(Provided data):
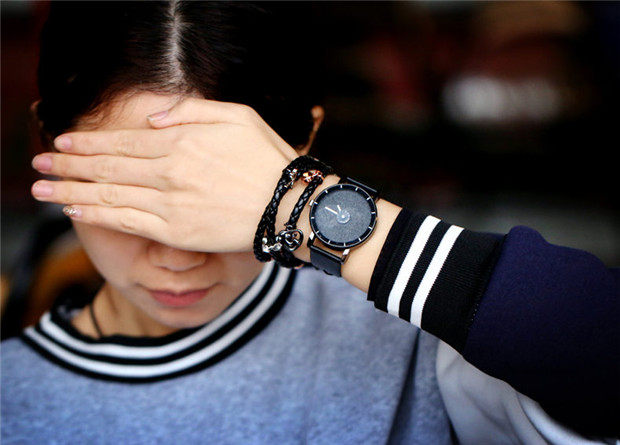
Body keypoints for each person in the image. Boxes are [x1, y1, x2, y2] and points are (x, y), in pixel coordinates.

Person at [2, 2, 618, 444]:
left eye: (217, 196)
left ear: (305, 146)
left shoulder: (419, 336)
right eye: (134, 190)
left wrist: (309, 207)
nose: (179, 255)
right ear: (46, 142)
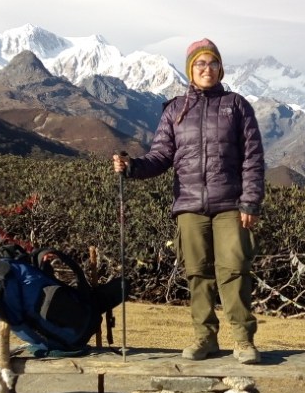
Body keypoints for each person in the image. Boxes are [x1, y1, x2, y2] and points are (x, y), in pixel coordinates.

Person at [113, 38, 265, 364]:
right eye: (200, 64)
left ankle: (243, 341)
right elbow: (161, 156)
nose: (206, 69)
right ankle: (204, 338)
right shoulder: (174, 110)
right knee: (197, 273)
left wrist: (250, 201)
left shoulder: (237, 106)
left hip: (230, 204)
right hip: (189, 205)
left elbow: (253, 158)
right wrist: (133, 167)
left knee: (234, 270)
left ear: (220, 68)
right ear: (190, 71)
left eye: (212, 63)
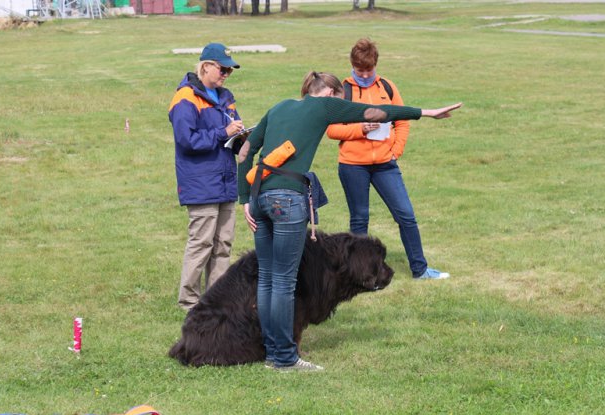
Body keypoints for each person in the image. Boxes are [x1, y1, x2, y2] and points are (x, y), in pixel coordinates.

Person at [237, 71, 461, 371]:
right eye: (342, 99)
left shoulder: (279, 107)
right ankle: (284, 358)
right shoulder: (324, 105)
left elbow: (245, 151)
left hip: (260, 198)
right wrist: (426, 112)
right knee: (284, 282)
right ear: (331, 93)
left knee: (267, 277)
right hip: (287, 200)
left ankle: (270, 352)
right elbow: (377, 112)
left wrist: (245, 199)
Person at [327, 38, 449, 280]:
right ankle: (359, 276)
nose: (364, 75)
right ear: (352, 65)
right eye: (359, 70)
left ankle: (420, 270)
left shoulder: (388, 87)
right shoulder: (343, 90)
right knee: (359, 219)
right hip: (353, 165)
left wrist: (396, 150)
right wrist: (360, 129)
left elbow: (402, 120)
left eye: (369, 69)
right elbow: (332, 129)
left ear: (376, 64)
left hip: (385, 164)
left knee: (406, 215)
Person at [168, 43, 246, 311]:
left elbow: (230, 135)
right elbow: (186, 140)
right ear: (206, 67)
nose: (226, 74)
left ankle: (217, 300)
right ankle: (189, 302)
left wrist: (243, 138)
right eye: (223, 69)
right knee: (201, 243)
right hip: (201, 182)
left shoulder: (226, 97)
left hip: (225, 181)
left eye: (229, 71)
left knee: (223, 244)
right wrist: (224, 133)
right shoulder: (185, 98)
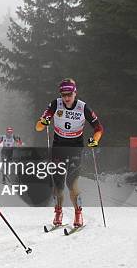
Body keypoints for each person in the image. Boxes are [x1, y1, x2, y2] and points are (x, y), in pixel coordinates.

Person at [35, 78, 104, 228]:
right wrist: (43, 122)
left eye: (69, 94)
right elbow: (38, 127)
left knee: (71, 183)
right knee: (58, 183)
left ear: (75, 93)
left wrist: (95, 140)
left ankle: (78, 214)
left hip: (75, 147)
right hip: (58, 147)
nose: (66, 98)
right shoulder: (55, 104)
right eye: (63, 94)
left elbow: (98, 128)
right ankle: (58, 212)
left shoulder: (83, 107)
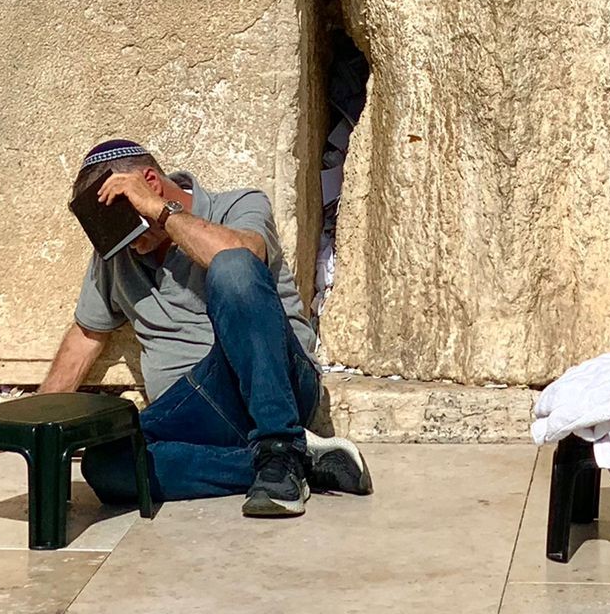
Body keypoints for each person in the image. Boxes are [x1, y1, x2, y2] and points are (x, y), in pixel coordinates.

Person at [39, 136, 371, 518]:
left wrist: (160, 212)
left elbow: (244, 255)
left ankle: (280, 441)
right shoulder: (120, 248)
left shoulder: (240, 204)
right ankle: (291, 462)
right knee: (106, 466)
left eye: (133, 223)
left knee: (233, 266)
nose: (132, 245)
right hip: (191, 409)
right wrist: (34, 419)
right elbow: (86, 334)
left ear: (151, 182)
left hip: (274, 382)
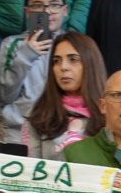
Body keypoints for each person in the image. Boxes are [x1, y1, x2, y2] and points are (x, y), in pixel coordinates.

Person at [18, 28, 103, 165]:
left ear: (90, 64)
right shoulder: (39, 114)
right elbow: (30, 171)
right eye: (57, 61)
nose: (63, 67)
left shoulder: (108, 114)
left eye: (73, 59)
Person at [0, 0, 67, 128]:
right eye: (38, 5)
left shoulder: (74, 45)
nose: (47, 12)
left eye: (54, 5)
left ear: (64, 10)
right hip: (18, 130)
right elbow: (4, 96)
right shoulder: (12, 44)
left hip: (61, 130)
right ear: (27, 12)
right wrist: (25, 55)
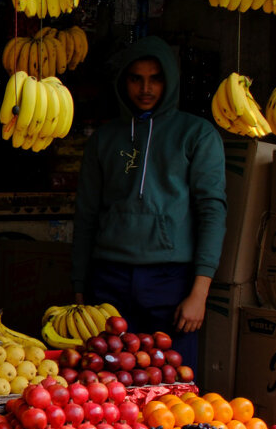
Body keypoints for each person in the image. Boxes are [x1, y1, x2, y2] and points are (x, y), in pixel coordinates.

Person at [71, 36, 227, 369]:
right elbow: (86, 214)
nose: (145, 88)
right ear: (122, 81)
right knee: (107, 387)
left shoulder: (197, 134)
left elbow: (212, 213)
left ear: (169, 80)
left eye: (155, 78)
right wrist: (79, 285)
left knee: (173, 386)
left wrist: (199, 293)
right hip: (108, 277)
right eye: (135, 78)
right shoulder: (104, 139)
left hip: (171, 280)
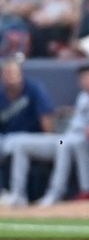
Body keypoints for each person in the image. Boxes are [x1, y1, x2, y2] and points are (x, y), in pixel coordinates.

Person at [6, 64, 89, 207]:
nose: (86, 81)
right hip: (63, 138)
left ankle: (55, 193)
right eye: (83, 78)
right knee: (20, 144)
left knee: (63, 144)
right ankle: (17, 194)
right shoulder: (83, 96)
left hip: (80, 140)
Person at [0, 57, 55, 207]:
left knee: (19, 143)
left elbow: (48, 122)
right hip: (8, 139)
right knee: (11, 143)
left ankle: (18, 195)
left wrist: (48, 141)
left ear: (21, 74)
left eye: (14, 73)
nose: (10, 76)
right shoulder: (1, 94)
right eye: (7, 73)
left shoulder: (34, 89)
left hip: (36, 138)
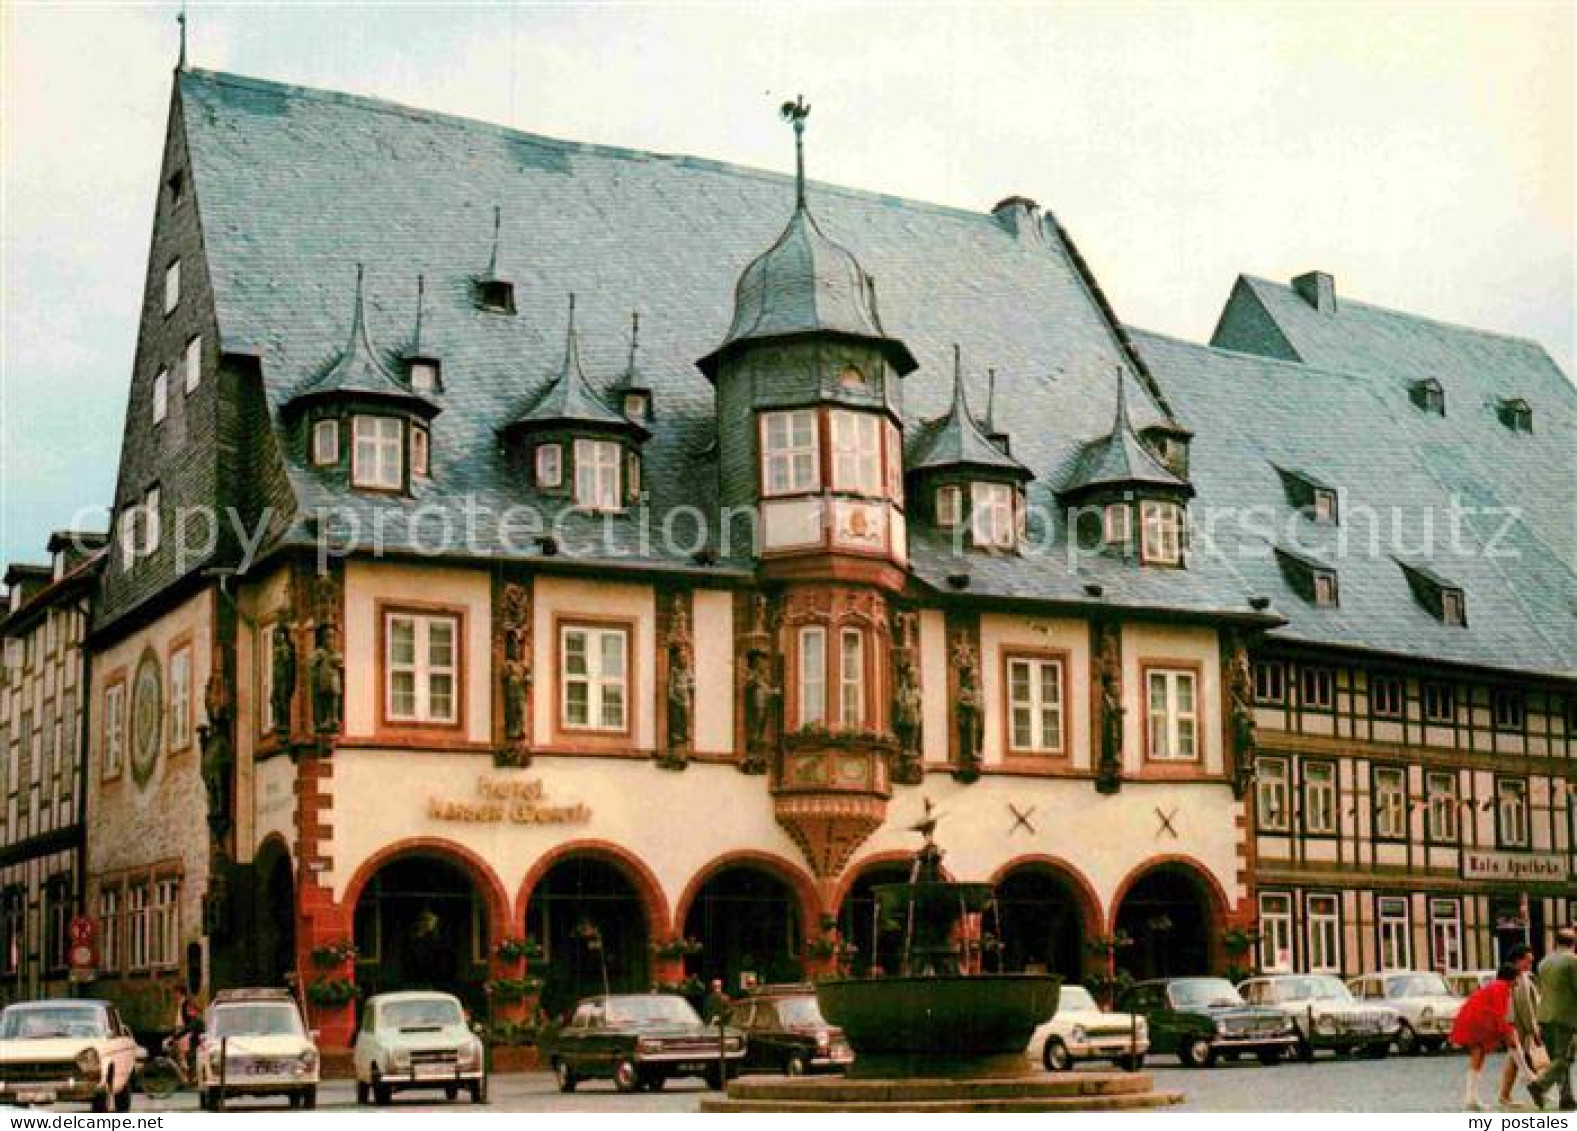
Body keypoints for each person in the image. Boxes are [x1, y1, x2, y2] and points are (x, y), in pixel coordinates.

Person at [1451, 964, 1525, 1111]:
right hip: (1476, 1020)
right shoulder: (1502, 988)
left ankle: (1471, 1097)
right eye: (1518, 976)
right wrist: (1507, 1033)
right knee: (1479, 1054)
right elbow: (1499, 1013)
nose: (1520, 979)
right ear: (1512, 977)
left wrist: (1506, 1032)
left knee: (1478, 1056)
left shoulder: (1499, 986)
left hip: (1474, 1018)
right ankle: (1471, 1097)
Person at [1530, 928, 1577, 1111]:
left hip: (1545, 1016)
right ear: (1573, 943)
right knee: (1564, 1058)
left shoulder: (1543, 962)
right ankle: (1539, 1085)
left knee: (1557, 1059)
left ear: (1555, 942)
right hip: (1566, 1016)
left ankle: (1566, 1097)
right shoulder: (1572, 961)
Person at [1498, 944, 1543, 1110]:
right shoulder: (1519, 978)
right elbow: (1526, 1007)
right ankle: (1507, 1095)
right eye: (1528, 961)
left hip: (1518, 1027)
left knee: (1519, 1061)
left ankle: (1508, 1095)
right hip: (1518, 1027)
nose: (1530, 965)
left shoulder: (1522, 976)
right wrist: (1534, 1030)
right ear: (1518, 960)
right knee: (1520, 1060)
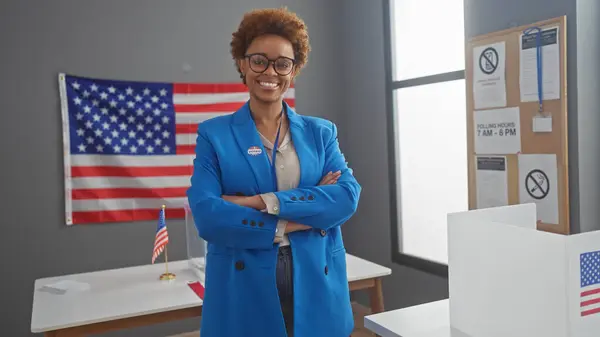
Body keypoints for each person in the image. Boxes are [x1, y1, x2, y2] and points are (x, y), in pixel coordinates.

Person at [186, 7, 361, 337]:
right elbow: (208, 215)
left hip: (316, 276)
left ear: (294, 70)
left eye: (282, 63)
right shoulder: (214, 134)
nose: (271, 71)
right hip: (243, 280)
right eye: (259, 60)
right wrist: (295, 221)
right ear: (242, 63)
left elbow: (347, 197)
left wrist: (255, 201)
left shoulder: (320, 133)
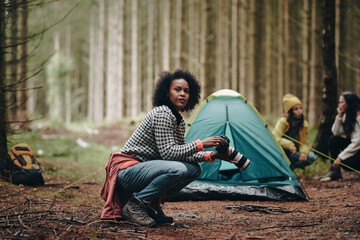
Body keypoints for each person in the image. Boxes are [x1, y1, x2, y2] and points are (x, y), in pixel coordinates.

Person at [100, 69, 232, 227]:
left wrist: (211, 155)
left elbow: (181, 154)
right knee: (178, 169)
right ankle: (135, 205)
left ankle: (150, 205)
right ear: (166, 92)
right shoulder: (163, 113)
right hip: (126, 171)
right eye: (177, 89)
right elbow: (169, 153)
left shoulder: (178, 119)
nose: (182, 94)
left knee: (194, 169)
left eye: (186, 91)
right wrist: (201, 144)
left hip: (143, 170)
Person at [320, 91, 360, 181]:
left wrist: (340, 157)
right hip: (357, 149)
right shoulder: (348, 116)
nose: (339, 105)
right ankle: (335, 172)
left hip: (358, 147)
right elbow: (336, 132)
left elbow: (358, 141)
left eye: (342, 102)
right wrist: (339, 116)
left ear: (349, 103)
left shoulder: (358, 116)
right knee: (333, 140)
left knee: (345, 162)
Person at [272, 94, 316, 169]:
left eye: (300, 108)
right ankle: (284, 168)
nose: (300, 111)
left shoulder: (303, 124)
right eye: (296, 109)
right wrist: (290, 145)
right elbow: (275, 138)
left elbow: (304, 142)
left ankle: (291, 168)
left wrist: (303, 153)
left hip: (294, 152)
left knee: (311, 157)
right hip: (282, 152)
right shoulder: (283, 121)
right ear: (290, 111)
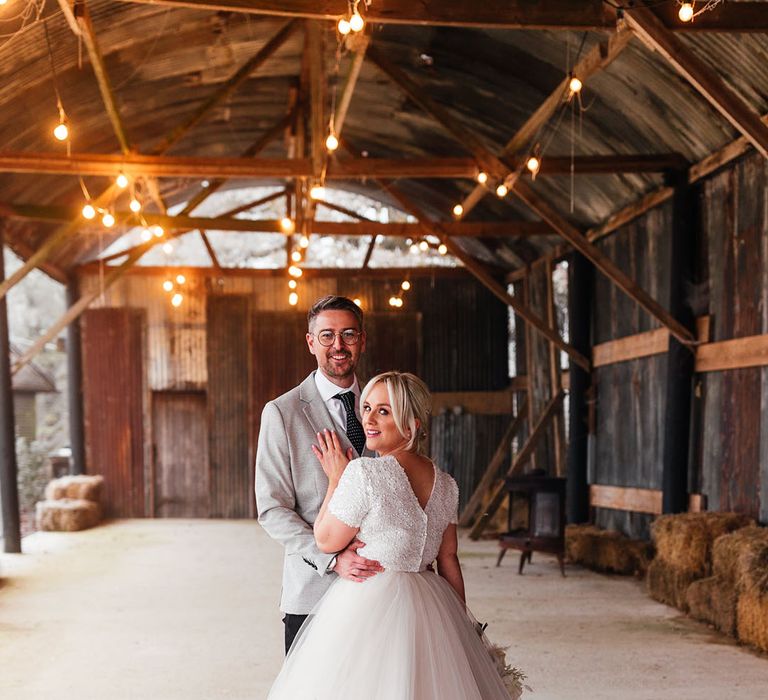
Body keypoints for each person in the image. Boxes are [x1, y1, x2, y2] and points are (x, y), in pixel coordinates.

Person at [267, 371, 517, 699]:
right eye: (367, 407)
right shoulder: (446, 484)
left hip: (369, 602)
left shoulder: (364, 473)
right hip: (431, 603)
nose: (369, 419)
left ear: (411, 424)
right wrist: (461, 627)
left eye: (384, 411)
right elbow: (448, 559)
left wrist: (335, 480)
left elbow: (326, 540)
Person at [255, 295, 384, 655]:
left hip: (384, 595)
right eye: (327, 336)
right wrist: (332, 558)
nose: (338, 346)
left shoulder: (387, 406)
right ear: (311, 342)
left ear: (362, 339)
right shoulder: (282, 413)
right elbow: (272, 509)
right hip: (313, 595)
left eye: (348, 334)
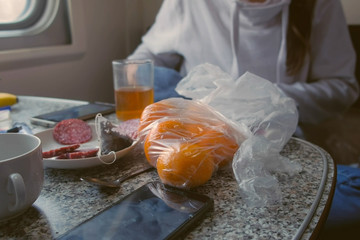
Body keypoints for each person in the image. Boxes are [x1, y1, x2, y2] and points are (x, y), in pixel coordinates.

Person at [128, 0, 360, 237]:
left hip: (274, 145)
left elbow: (342, 87)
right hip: (195, 142)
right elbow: (142, 61)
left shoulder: (321, 4)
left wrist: (261, 100)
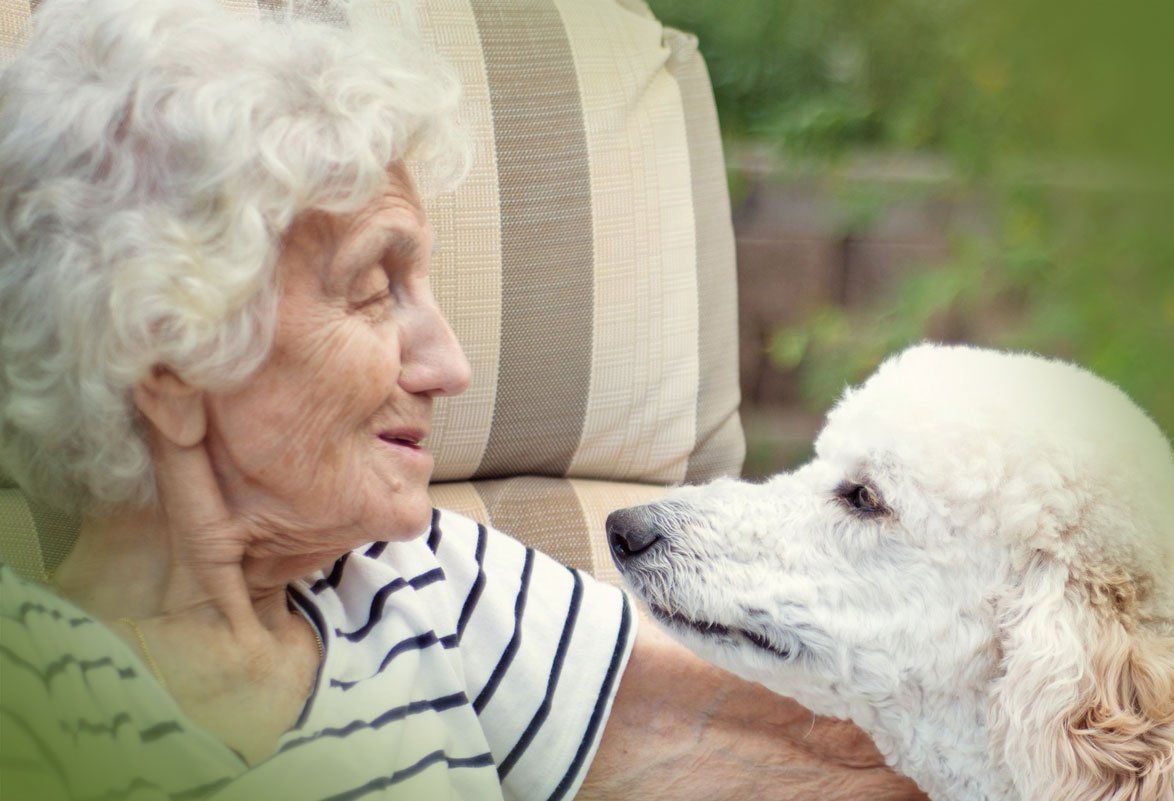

(How to complete this task):
Produce an exact copy of the lines from the line containing "left shoulder: (387, 406)" through the last line of the records, with no pictures and no other text.

(Output of the exercise):
left shoulder: (387, 406)
right ear: (311, 342)
left ear: (362, 339)
right shoulder: (282, 413)
right elbow: (272, 509)
right hip: (313, 595)
left eye: (348, 334)
Body keypoints for each person in the image. Boxes are [x1, y1, x2, y2] and points are (x, y), in pixel coordinates.

Person at [128, 0, 360, 237]:
left hip: (274, 145)
left elbow: (342, 87)
right hip: (195, 142)
right elbow: (142, 61)
left shoulder: (321, 4)
left wrist: (261, 100)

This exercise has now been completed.